Dawn Marie Medford is charged with theft of more than $5,500 in cash from the Haverhill Treasurer and Tax Collector’s office.
The total amount of money – a combination of cash and checks – allegedly taken by a former employee from the Haverhill Treasurer and Tax Collector’s office exceeds $33,000, according to city Finance Director Charles Benevento.
WHAV was the first to publish news of the theft. In an exclusive report on Jan. 16, Mayor James J. Fiorentini set the amount of the loss at $4,000 in cash.
Benevento said subsequent investigation, including a study by an outside auditing firm, showed the total amounts taken were just over $5,500 in cash, and about $27,600 in checks.
Police charged Dawn Marie Medford, 46, a resident of Haverhill’s Bradford section, with two counts of larceny over $250 and one count of larceny under $250. She is not charged with cashing any of the missing checks.
Medford is scheduled to return to Haverhill District Court on Feb. 16 for pre-trial motions.
Benevento said the Treasurer and Tax Collector’s office has contacted all residents whose check payments were lost, and have been given the opportunity to make their payments again. They will incur no additional charges or fees, he said.
Fiorentini said the city has filed an insurance claim for part of the missing cash and has attached Medford’s city pension fund. If the city recovers on both actions, it will leave roughly $600 that the city would try to recover through court action.
According to Benevento, five batches of deposits went missing between June and November 2016. Three contained tax payments made directly to the Treasurer and Tax Collector’s office. The others were so-called department turnovers, and contained payments for such items as permit fees. One of the two department turnovers came from the City Clerk’s office, Benevento said.
The city eventually was alerted to the alleged thefts by a resident who called asking why her check had yet to clear, Fiorentini said.
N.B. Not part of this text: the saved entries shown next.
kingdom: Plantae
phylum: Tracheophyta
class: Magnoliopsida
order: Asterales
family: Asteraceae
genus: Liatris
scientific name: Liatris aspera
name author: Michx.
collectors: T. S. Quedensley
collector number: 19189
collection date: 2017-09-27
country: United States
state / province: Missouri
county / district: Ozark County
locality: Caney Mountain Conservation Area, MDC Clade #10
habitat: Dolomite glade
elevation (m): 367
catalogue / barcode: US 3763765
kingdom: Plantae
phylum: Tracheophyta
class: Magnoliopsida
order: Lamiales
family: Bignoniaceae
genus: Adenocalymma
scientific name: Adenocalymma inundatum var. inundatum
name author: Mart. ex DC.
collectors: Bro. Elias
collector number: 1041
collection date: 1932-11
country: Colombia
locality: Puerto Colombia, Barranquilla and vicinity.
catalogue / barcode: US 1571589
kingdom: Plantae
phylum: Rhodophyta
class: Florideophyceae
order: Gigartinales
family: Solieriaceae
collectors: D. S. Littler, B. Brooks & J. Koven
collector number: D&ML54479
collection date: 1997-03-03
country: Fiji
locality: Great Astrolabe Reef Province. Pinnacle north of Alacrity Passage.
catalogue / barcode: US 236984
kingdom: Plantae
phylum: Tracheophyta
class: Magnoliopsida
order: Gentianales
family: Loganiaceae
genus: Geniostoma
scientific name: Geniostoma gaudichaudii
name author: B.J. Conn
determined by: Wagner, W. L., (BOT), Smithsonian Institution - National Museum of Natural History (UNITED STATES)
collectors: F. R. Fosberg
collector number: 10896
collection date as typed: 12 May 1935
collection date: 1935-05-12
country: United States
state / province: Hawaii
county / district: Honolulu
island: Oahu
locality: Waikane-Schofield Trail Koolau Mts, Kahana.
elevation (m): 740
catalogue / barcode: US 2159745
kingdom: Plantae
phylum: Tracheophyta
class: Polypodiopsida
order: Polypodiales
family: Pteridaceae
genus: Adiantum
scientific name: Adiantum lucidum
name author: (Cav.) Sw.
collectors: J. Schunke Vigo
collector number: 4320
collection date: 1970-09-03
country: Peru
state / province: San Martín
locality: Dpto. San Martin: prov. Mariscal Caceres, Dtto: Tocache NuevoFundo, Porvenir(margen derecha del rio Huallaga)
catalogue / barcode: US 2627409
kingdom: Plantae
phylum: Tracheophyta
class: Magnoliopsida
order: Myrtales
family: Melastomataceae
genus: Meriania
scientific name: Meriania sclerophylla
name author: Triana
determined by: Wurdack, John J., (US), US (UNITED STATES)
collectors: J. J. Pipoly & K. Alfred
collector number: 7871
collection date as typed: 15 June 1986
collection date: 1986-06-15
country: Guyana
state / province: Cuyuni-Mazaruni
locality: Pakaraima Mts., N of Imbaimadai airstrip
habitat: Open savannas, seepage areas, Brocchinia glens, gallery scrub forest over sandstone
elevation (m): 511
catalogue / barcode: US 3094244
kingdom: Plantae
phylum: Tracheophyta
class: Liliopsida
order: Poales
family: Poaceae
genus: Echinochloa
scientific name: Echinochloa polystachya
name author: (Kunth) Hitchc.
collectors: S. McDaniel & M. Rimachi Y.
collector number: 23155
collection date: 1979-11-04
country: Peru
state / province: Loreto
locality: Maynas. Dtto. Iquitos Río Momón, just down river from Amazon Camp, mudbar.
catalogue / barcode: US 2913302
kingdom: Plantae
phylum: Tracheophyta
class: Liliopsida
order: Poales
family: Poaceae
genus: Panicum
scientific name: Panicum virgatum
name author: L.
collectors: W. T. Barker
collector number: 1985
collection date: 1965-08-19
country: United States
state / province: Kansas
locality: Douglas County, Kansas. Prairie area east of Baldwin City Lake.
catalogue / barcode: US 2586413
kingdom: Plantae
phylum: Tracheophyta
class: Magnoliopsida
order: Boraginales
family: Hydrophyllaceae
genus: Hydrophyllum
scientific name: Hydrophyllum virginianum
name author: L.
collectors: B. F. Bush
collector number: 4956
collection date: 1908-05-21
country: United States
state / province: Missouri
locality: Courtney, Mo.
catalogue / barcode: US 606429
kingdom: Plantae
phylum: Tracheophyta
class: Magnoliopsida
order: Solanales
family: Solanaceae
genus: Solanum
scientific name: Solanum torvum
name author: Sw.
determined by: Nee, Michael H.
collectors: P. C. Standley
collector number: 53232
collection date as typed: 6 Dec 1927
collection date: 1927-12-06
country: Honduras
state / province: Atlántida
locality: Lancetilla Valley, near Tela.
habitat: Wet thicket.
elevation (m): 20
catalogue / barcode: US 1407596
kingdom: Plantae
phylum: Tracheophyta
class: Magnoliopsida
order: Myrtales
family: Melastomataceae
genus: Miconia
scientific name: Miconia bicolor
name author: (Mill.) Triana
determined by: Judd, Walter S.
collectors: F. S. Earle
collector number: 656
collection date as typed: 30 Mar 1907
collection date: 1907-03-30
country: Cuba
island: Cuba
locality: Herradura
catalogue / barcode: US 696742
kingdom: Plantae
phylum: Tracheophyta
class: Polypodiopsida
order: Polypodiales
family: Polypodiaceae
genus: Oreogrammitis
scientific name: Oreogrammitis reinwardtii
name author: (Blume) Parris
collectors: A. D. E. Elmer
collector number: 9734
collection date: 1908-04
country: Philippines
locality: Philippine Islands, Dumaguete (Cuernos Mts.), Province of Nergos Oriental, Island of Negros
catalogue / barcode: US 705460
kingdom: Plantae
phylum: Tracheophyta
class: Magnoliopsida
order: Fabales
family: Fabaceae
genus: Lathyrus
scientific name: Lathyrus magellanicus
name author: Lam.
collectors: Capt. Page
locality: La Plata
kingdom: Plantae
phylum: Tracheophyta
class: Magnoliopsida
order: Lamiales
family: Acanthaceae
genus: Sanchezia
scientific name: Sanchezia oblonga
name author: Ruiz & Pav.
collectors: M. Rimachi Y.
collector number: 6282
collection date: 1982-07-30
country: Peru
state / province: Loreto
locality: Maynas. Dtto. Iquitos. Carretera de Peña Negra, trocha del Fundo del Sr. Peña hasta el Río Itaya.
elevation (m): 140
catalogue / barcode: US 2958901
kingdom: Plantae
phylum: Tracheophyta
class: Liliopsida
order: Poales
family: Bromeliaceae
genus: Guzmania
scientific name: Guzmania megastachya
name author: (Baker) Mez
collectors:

The additional missing deposits were discovered as the Treasurer’s office researched the resident’s inquiry.
Benevento told city councilors the thefts went unnoticed as a result of inadequate procedures for reviewing discrepancies in bank reconciliation reports.
Reduced staffing levels – the Tax Collector’s office currently operates with half the employees it once did – played a part in allowing the alleged theft to go unnoticed, Fiorentini said.
Councilor Joseph J. Bevilacqua suggested the mayor invite the presidents of local banks to review the cash-tracking procedures the city has put in place and suggest any additional safeguards.
In addition to changing some of the procedures for tracking uncashed checks and other bank statement discrepancies, Fiorentini said the city will guard against a recurrence by installing cameras in the Tax Collector’s office.